Santa Barbara's tourism industry posted its highest numbers in city history last year, revealing that more people are visiting the area and contributing more cash to city coffers.
The fiscal year that ended June 30 posted its highest numbers to date, with $16.82 million in transient occupancy tax, or TOT, coming into the treasury.
The city's TOT is also known as the bed tax, which is charged by local hoteliers as visitors stay in their accommodations.
The city reached and exceeded its pre-recession levels in 2012, according to city treasury manager Genie Wilson.
In June, the city collected $1.67 million in TOT, a 7.9 percent increase from June 2013, according to a statement issued this week from the city's treasury.
The city said the increase is below the growth rates realized most of the year, which might be due to the fact that there was one fewer weekend day this year than last year.
Over the past year, the city has collected $16.82 million in TOT, a 14.6 percent increase from the previous year.
Santa Barbara County's South Coast also saw a 7.4 percent increase in the average daily rate and a 3.45 percent increase in occupancy over the last year, according to Visit Santa Barbara, a group that promotes tourism in the area.
“As a post-recession economic driver, tourism has returned with notable force,” Visit Santa Barbara's Kathy Janega-Dykes said in a statement.

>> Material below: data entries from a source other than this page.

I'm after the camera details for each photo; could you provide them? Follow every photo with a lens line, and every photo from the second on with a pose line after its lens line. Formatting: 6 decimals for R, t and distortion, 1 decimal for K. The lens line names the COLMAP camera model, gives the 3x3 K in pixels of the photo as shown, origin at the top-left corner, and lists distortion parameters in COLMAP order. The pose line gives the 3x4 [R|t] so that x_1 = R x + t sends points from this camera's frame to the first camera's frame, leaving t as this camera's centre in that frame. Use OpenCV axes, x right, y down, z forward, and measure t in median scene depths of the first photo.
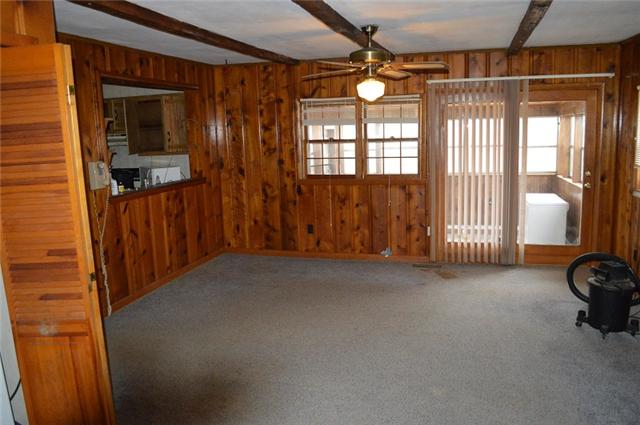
lens RADIAL K [[497.3, 0, 320.0], [0, 497.3, 212.5], [0, 0, 1]] dist [-0.084832, 0.008900]
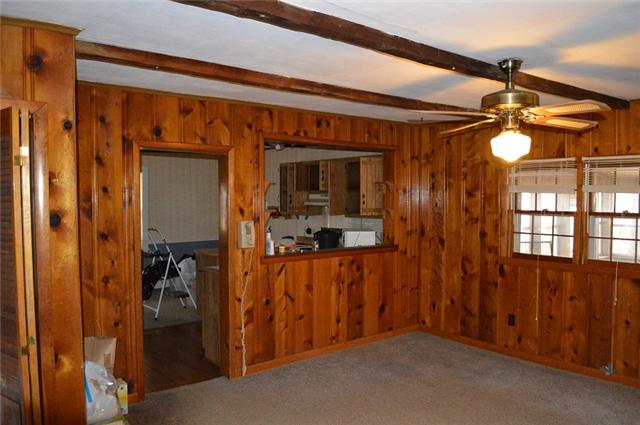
lens RADIAL K [[497.3, 0, 320.0], [0, 497.3, 212.5], [0, 0, 1]] dist [-0.084832, 0.008900]
pose [[0.821394, 0.049190, -0.568237, 0.172027], [-0.119825, 0.988923, -0.087601, -0.033234], [0.557633, 0.140044, 0.818189, 0.162569]]
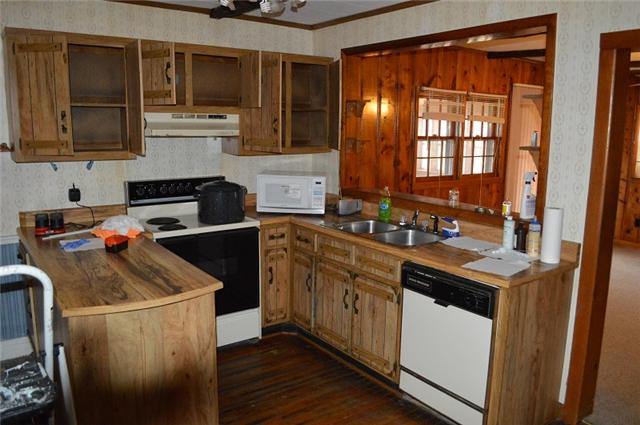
lens RADIAL K [[497.3, 0, 320.0], [0, 497.3, 212.5], [0, 0, 1]] dist [-0.084832, 0.008900]
pose [[0.610889, -0.096768, 0.785780, -0.812736], [0.105085, 0.993631, 0.040669, -0.070020], [-0.784711, 0.057729, 0.617168, 0.629006]]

People are traveling again and coming to the South Coast, she said, adding that the group is continuing to work to market aggressively to people planning trips.
The tourism industry on the South Coast generates $1.5 billion in visitor-related spending annually and supports 12,000 jobs, according to Visit Santa Barbara.
The organization maintains they've helped more than double the amount of lodging generated revenue in the area from $28 million in 2010-11 to a projected $59 million in 2013-14.
The group's programs expanded over the past three years with funding from a Tourism Business Improvement District, or TBID, which will help the organization invest in a new advertising campaign and brand identity.